La relation commerciale. Une action en justice met souvent un terme définitif à la relation d’affaires. Or, dans le transport, le débiteur est fréquemment un grand commissionnaire avec lequel le transporteur souhaite continuer à travailler. Le recouvrement amiable permet de récupérer les sommes dues sans rompre systématiquement les liens. Le fait que les frais de recouvrement pèsent sur le débiteur produit en outre un effet dissuasif : retarder le paiement cesse d’être une forme de crédit gratuit.

Quand le procès n’est plus rationnel économiquement

Dans le transport routier, une créance typique se situe souvent entre cinq cents et trois mille euros. Si l’on additionne les frais de justice, les traductions, la représentation juridique, la notification des actes et l’exécution à l’étranger, le coût total de la procédure approche fréquemment la valeur de la facture, voire la dépasse. Sur le plan économique, poursuivre en justice une petite créance internationale de fret n’a donc souvent guère de sens, et les débiteurs le savent très bien. C’est précisément ce calcul qui alimente la pratique consistant à se financer aux dépens du transporteur.

Le recouvrement amiable avec transfert des frais au débiteur inverse cette logique. Le créancier n’a pas à engager de coûts initiaux ni à immobiliser sa trésorerie. De son côté, le débiteur sait que si le dossier est transmis à une société de recouvrement, la facture finale lui reviendra. L’intérêt à faire traîner le paiement s’en trouve donc fortement réduit.

Un outil efficace, mais pas sans limites

Ce mécanisme concerne les transactions commerciales entre entreprises. Il ne s’applique pas aux litiges avec des consommateurs. Et lorsqu’un débiteur refuse durablement de payer malgré l’intervention d’un professionnel du recouvrement et les conséquences financières qui en découlent, la voie judiciaire reste l’ultime recours. L’enjeu n’est pas de l’exclure, mais d’en faire une solution de dernier ressort plutôt qu’un réflexe initial.
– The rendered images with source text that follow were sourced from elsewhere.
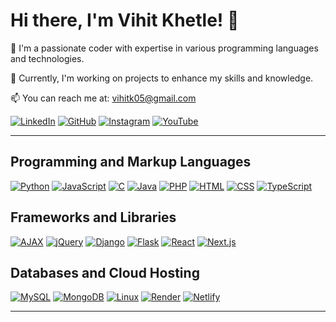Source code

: # Hi there, I'm Vihit Khetle! 👋

🌱 I'm a passionate coder with expertise in various programming languages and technologies.

🔭 Currently, I'm working on projects to enhance my skills and knowledge.

📫 You can reach me at: [vihitk05@gmail.com](mailto:vihitk05@gmail.com)

[![LinkedIn](https://img.shields.io/badge/-LinkedIn-blue?style=for-the-badge&logo=Linkedin&logoColor=white)](https://linkedin.com/in/vihitk05) [![GitHub](https://img.shields.io/badge/-GitHub-black?style=for-the-badge&logo=github&logoColor=white)](https://github.com/Vihitk05) [![Instagram](https://img.shields.io/badge/-Instagram-pink?style=for-the-badge&logo=Instagram&logoColor=white)](https://www.instagram.com/mindcodes05/) [![YouTube](https://img.shields.io/badge/-YouTube-red?style=for-the-badge&logo=YouTube&logoColor=white)](https://www.youtube.com/@mindcodes05)

---

## Programming and Markup Languages
[![Python](https://img.shields.io/badge/-Python-blue?style=for-the-badge&logo=Python&logoColor=white)](#) [![JavaScript](https://img.shields.io/badge/-JavaScript-yellow?style=for-the-badge&logo=JavaScript&logoColor=white)](#) [![C](https://img.shields.io/badge/-C-black?style=for-the-badge&logo=C&logoColor=white)](#) [![Java](https://img.shields.io/badge/-Java-red?style=for-the-badge&logo=Java&logoColor=white)](#) [![PHP](https://img.shields.io/badge/-PHP-purple?style=for-the-badge&logo=PHP&logoColor=white)](#)
[![HTML](https://img.shields.io/badge/-HTML-orange?style=for-the-badge&logo=HTML5&logoColor=white)](#) [![CSS](https://img.shields.io/badge/-CSS-blue?style=for-the-badge&logo=CSS3&logoColor=white)](#) [![TypeScript](https://img.shields.io/badge/-TypeScript-blue?style=for-the-badge&logo=TypeScript&logoColor=white)](#)

## Frameworks and Libraries
[![AJAX](https://img.shields.io/badge/-AJAX-blue?style=for-the-badge&logo=AJAX&logoColor=white)](#)
[![jQuery](https://img.shields.io/badge/-jQuery-blue?style=for-the-badge&logo=jQuery&logoColor=white)](#)
[![Django](https://img.shields.io/badge/-Django-green?style=for-the-badge&logo=Django&logoColor=white)](#)
[![Flask](https://img.shields.io/badge/-Flask-grey?style=for-the-badge&logo=Flask&logoColor=white)](#)
[![React](https://img.shields.io/badge/-React-blue?style=for-the-badge&logo=React&logoColor=white)](#)
[![Next.js](https://img.shields.io/badge/-Next.js-black?style=for-the-badge&logo=Next.js&logoColor=white)](#)

## Databases and Cloud Hosting
[![MySQL](https://img.shields.io/badge/-MySQL-blue?style=for-the-badge&logo=MySQL&logoColor=white)](#)
[![MongoDB](https://img.shields.io/badge/-MongoDB-green?style=for-the-badge&logo=MongoDB&logoColor=white)](#)
[![Linux](https://img.shields.io/badge/-Linux-black?style=for-the-badge&logo=Linux&logoColor=white)](#)
[![Render](https://img.shields.io/badge/-Render-grey?style=for-the-badge&logo=Render&logoColor=white)](#)
[![Netlify](https://img.shields.io/badge/-Netlify-black?style=for-the-badge&logo=Netlify&logoColor=white)](#)

---

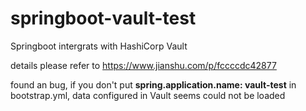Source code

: # springboot-vault-test
Springboot intergrats with HashiCorp Vault

details please refer to https://www.jianshu.com/p/fccccdc42877

found an bug, if you don't put **spring.application.name: vault-test** in bootstrap.yml,  data configured in Vault seems could not be loaded
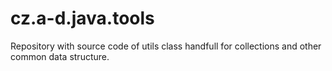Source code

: # cz.a-d.java.tools
Repository with source code of utils class handfull for collections and other common data structure. 
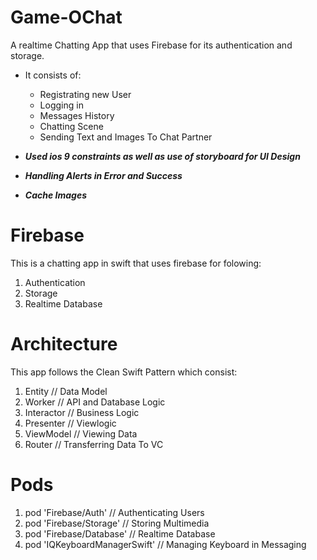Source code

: # Game-OChat

A realtime Chatting App that uses Firebase for its authentication and storage.
- It consists of:
  - Registrating new User
  - Logging in
  - Messages History
  - Chatting Scene
  - Sending Text and Images To Chat Partner


- ***Used ios 9 constraints as well as use of storyboard for UI Design***
- ***Handling Alerts in Error and Success***
- ***Cache Images***

# Firebase
This is a chatting app in swift that uses firebase for folowing: 
1. Authentication 
2. Storage
3. Realtime Database

# Architecture
This app follows the Clean Swift Pattern which consist: 
1. Entity        // Data Model
2. Worker       // API and Database Logic
3. Interactor   // Business Logic
4. Presenter   // Viewlogic
5. ViewModel    // Viewing Data
6. Router       // Transferring Data To VC

# Pods
1. pod 'Firebase/Auth'           // Authenticating Users 
2. pod 'Firebase/Storage'        // Storing Multimedia
3. pod 'Firebase/Database'       // Realtime Database
4. pod 'IQKeyboardManagerSwift'  // Managing Keyboard in Messaging


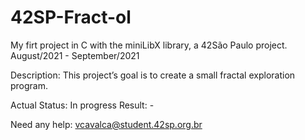 # 42SP-Fract-ol
My firt project in C with the miniLibX library, a 42São Paulo project. August/2021 - September/2021

Description: This project’s goal is to create a small fractal exploration program.

Actual Status: In progress
Result: -

Need any help: vcavalca@student.42sp.org.br
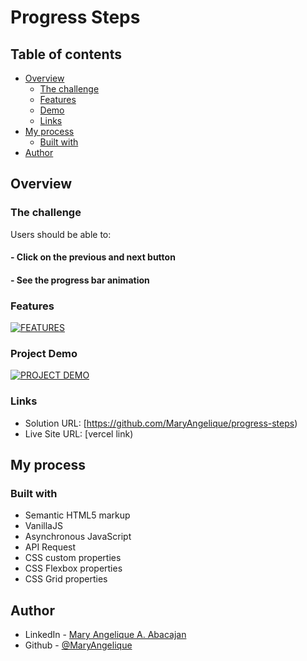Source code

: # Progress Steps


## Table of contents

- [Overview](#overview)
  - [The challenge](#the-challenge)
  - [Features](#features)
  - [Demo](#project-demo)
  - [Links](#links)
- [My process](#my-process)
  - [Built with](#built-with)
- [Author](#author)

## Overview

### The challenge

Users should be able to:
#### - Click on the previous and next button
#### - See the progress bar animation

### Features
[![FEATURES](https://dotcom.nlcdn.com/wp-content/uploads/2020/03/Product_Demo_Featured-1140x768@2x-80-min.jpg)](https://www.loom.com/share/d58f210c7c6c46d697ceafab32bfce6b)


### Project Demo
[![PROJECT DEMO](https://dotcom.nlcdn.com/wp-content/uploads/2020/03/Product_Demo_Featured-1140x768@2x-80-min.jpg)](https://www.loom.com/share/c977e489f1eb445b81a6556e5785b165)

### Links

- Solution URL: [https://github.com/MaryAngelique/progress-steps)
- Live Site URL: [vercel link)

## My process

### Built with

- Semantic HTML5 markup
- VanillaJS
- Asynchronous JavaScript
- API Request
- CSS custom properties
- CSS Flexbox properties
- CSS Grid properties

## Author

- LinkedIn - [Mary Angelique A. Abacajan](https://www.linkedin.com/in/mary-angelique-abacajan/)
- Github - [@MaryAngelique](https://www.github.com/MaryAngelique)
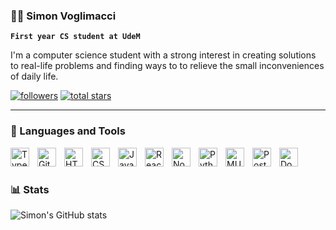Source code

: ### 🧙🦆 Simon Voglimacci

**`First year CS student at UdeM`**

I'm a computer science student with a strong interest in creating solutions to real-life problems and finding ways to to relieve the small inconveniences of daily life.

  <p align="left">
    <a href="https://github.com/svoglimacci?tab=followers">
      <img alt="followers" title="Follow me on Github" src="https://custom-icon-badges.demolab.com/github/followers/svoglimacci?color=236ad3&labelColor=1155ba&style=for-the-badge&logo=person-add&label=Follow&logoColor=white"/></a>
    <a href="https://github.com/svoglimacci?tab=repositories&sort=stargazers">
      <img alt="total stars" title="Total stars on GitHub" src="https://custom-icon-badges.demolab.com/github/stars/svoglimacci?color=55960c&style=for-the-badge&labelColor=488207&logo=star"/></a>
  </p>
  
  ---

### 🧰 Languages and Tools

<img align="left" alt="TypeScript" width="30px" style="padding-right:10px;" src="https://cdn.jsdelivr.net/gh/devicons/devicon/icons/typescript/typescript-plain.svg" />
<img align="left" alt="Git" width="30px" style="padding-right:10px;" src="https://cdn.jsdelivr.net/gh/devicons/devicon/icons/git/git-original.svg" />
<img align="left" alt="HTML" width="30px" style="padding-right:10px;" src="https://cdn.jsdelivr.net/gh/devicons/devicon/icons/html5/html5-plain.svg" />
<img align="left" alt="CSS" width="30px" style="padding-right:10px;" src="https://cdn.jsdelivr.net/gh/devicons/devicon/icons/css3/css3-plain.svg" />
<img align="left" alt="JavaScript" width="30px" style="padding-right:10px;" src="https://cdn.jsdelivr.net/gh/devicons/devicon/icons/javascript/javascript-plain.svg" />
<img align="left" alt="React" width="30px" style="padding-right:10px;" src="https://cdn.jsdelivr.net/gh/devicons/devicon/icons/react/react-original.svg" />
<img align="left" alt="NodeJS" width="30px" style="padding-right:10px;" src="https://cdn.jsdelivr.net/gh/devicons/devicon/icons/nodejs/nodejs-original.svg" />
<img align="left" alt="Python" width="30px" style="padding-right:10px;" src="https://cdn.jsdelivr.net/gh/devicons/devicon/icons/python/python-plain.svg" />
<img align="left" alt="MUI" width="30px" style="padding-right:10px;" src="https://cdn.jsdelivr.net/gh/devicons/devicon/icons/materialui/materialui-plain.svg" />
<img align="left" alt="PostGreSQL" width="30px" style="padding-right:10px;" src="https://cdn.jsdelivr.net/gh/devicons/devicon/icons/postgresql/postgresql-plain.svg" />
<img align="left" alt="Docker" width="30px" style="padding-right:10px;" src="https://cdn.jsdelivr.net/gh/devicons/devicon/icons/docker/docker-plain.svg" />

<br />

#

### 📊 Stats

![Simon's GitHub stats](https://github-readme-stats.vercel.app/api?username=svoglimacci&show_icons=true&theme=tokyonight)

<!-- ![GitHub Streak](https://streak-stats.demolab.com?user=svoglimacci&theme=gruvbox&border_radius=4.5) -->

#
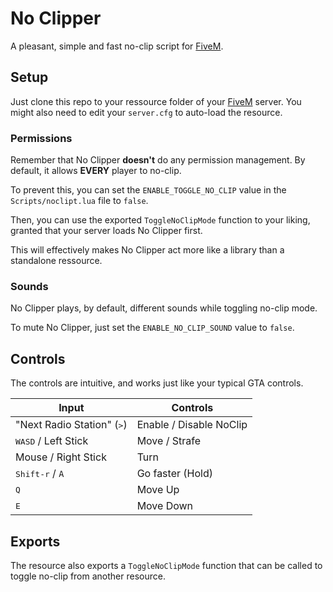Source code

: # No Clipper # 

A pleasant, simple and fast no-clip script for [FiveM][5m].

## Setup ##

Just clone this repo to your ressource folder of your [FiveM][5m] server. You might also need to edit your `server.cfg` to auto-load the resource.

### Permissions ###

Remember that No Clipper **doesn't** do any permission management. By default, it allows **EVERY** player to no-clip.

To prevent this, you can set the `ENABLE_TOGGLE_NO_CLIP` value in the `Scripts/noclipt.lua` file to `false`.

Then, you can use the exported `ToggleNoClipMode` function to your liking, granted that your server loads No Clipper first.

This will effectively makes No Clipper act more like a library than a standalone ressource.

### Sounds ###

No Clipper plays, by default, different sounds while toggling no-clip mode.

To mute No Clipper, just set the `ENABLE_NO_CLIP_SOUND`  value to `false`.

## Controls ##

The controls are intuitive, and works just like your typical GTA controls.

| Input                                 | Controls                  |
|---------------------------------------|---------------------------|
| "Next Radio Station" (<kbd>></kbd>)   |  Enable / Disable NoClip  |
| <kbd>WASD</kbd> / Left Stick          |  Move / Strafe            |
| Mouse / Right Stick                   |  Turn                     |
| <kbd>Shift-r</kbd> / `A`              |  Go faster (Hold)         |
| <kbd>Q</kbd>                          |  Move Up                  |
| <kbd>E</kbd>                          |  Move Down                |

## Exports ##

The resource also exports a `ToggleNoClipMode` function that can be called to toggle no-clip from another resource.

[5m]: https://fivem.net "FiveM"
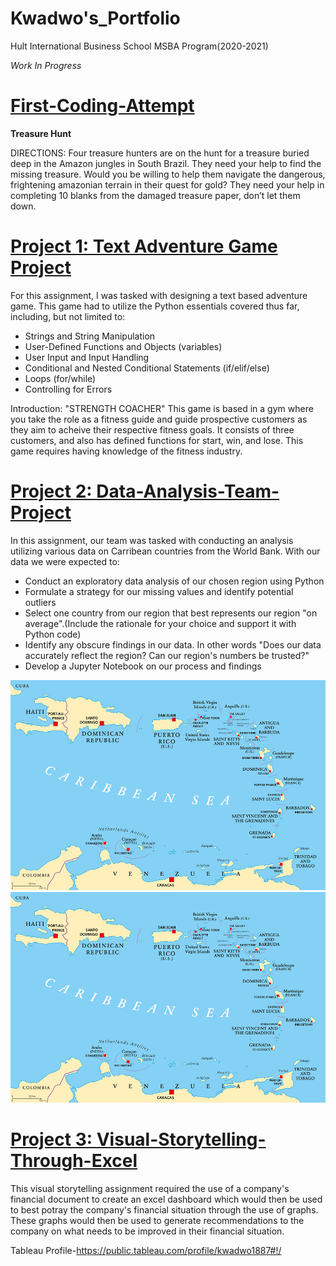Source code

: # Kwadwo's_Portfolio
Hult International Business School MSBA Program(2020-2021)

*Work In Progress*

# [First-Coding-Attempt](https://github.com/kwadwo-kyei/First-Coding-Attempt)
**Treasure Hunt**

DIRECTIONS: Four treasure hunters are on the hunt for a treasure buried deep in the Amazon jungles in South Brazil. They need your help to find the missing treasure. Would you be willing to help them navigate the dangerous, frightening amazonian terrain in their quest for gold? They need your help in completing 10 blanks from the damaged treasure paper, don’t let them down.

# [Project 1: Text Adventure Game Project](https://github.com/kwadwo-kyei/Text-Adventure-Game-Project)
For this assignment, I was tasked with designing a text based adventure game. This game had to utilize the Python essentials covered thus far, including, but not limited to: 
- Strings and String Manipulation
- User-Defined Functions and Objects (variables)
- User Input and Input Handling
- Conditional and Nested Conditional Statements (if/elif/else)
- Loops (for/while)
- Controlling for Errors

Introduction: "STRENGTH COACHER"
    This game is based in a gym where you take the role as a fitness guide and guide prospective customers as they aim to acheive their respective fitness goals. It consists of three customers, and also has defined functions for start, win, and lose. This game requires having knowledge of the fitness industry.

# [Project 2: Data-Analysis-Team-Project](https://github.com/kwadwo-kyei/Data-Analysis-Team-Project)

In this assignment, our team was tasked with conducting an analysis utilizing various data on Carribean countries from the World Bank. With our data we were expected to:

* Conduct an exploratory data analysis of our chosen region using Python
* Formulate a strategy for our missing values and identify potential outliers
* Select one country from our region that best represents our region "on average".(Include the rationale for your choice and support it with Python code)
* Identify any obscure findings in our data. In other words "Does our data accurately reflect the region? Can our region's numbers be trusted?"
* Develop a Jupyter Notebook on our process and findings 

![Carribean Map](https://github.com/kwadwo-kyei/Kwadwo_Portfolio/blob/main/image/GITHUB%20PIC.png)
![](https://github.com/kwadwo-kyei/Kwadwo_Portfolio/blob/main/image/GITHUB%20PIC.png)


# [Project 3: Visual-Storytelling-Through-Excel](https://github.com/kwadwo-kyei/Visual-Storytelling-Through-Excel)
This visual storytelling assignment required the use of a company's financial document to
create an excel dashboard which would then be used to best potray the company's financial
situation through the use of graphs. These graphs would then be used to generate recommendations 
to the company on what needs to be improved in their financial situation.

Tableau Profile-https://public.tableau.com/profile/kwadwo1887#!/
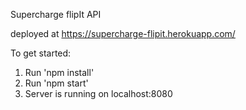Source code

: Supercharge flipIt API

deployed at https://supercharge-flipit.herokuapp.com/

To get started:
1.	Run 'npm install'
2.	Run 'npm start'
3.	Server is running on localhost:8080

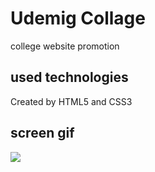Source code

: <h1>Udemig Collage </h1>

college website promotion


<h2>used technologies</h2>

Created by HTML5 and CSS3


<h2>screen gif </h2>


![](ekran.gif)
Ce qu’il faut retenir pour le secteur

Le législateur européen a mis à la disposition des créanciers un outil particulièrement adapté aux réalités du transport : créances fragmentées, débiteurs étrangers, retards de paiement chroniques. Le recouvrement amiable aux frais du débiteur cumule plusieurs avantages que la procédure judiciaire réunit rarement : rapidité, absence de frais initiaux, suppression de la barrière linguistique et possibilité de préserver la relation commerciale. Le principe est simple : celui qui paie en retard doit en assumer les conséquences. Le droit le prévoit clairement ; encore faut-il l’utiliser.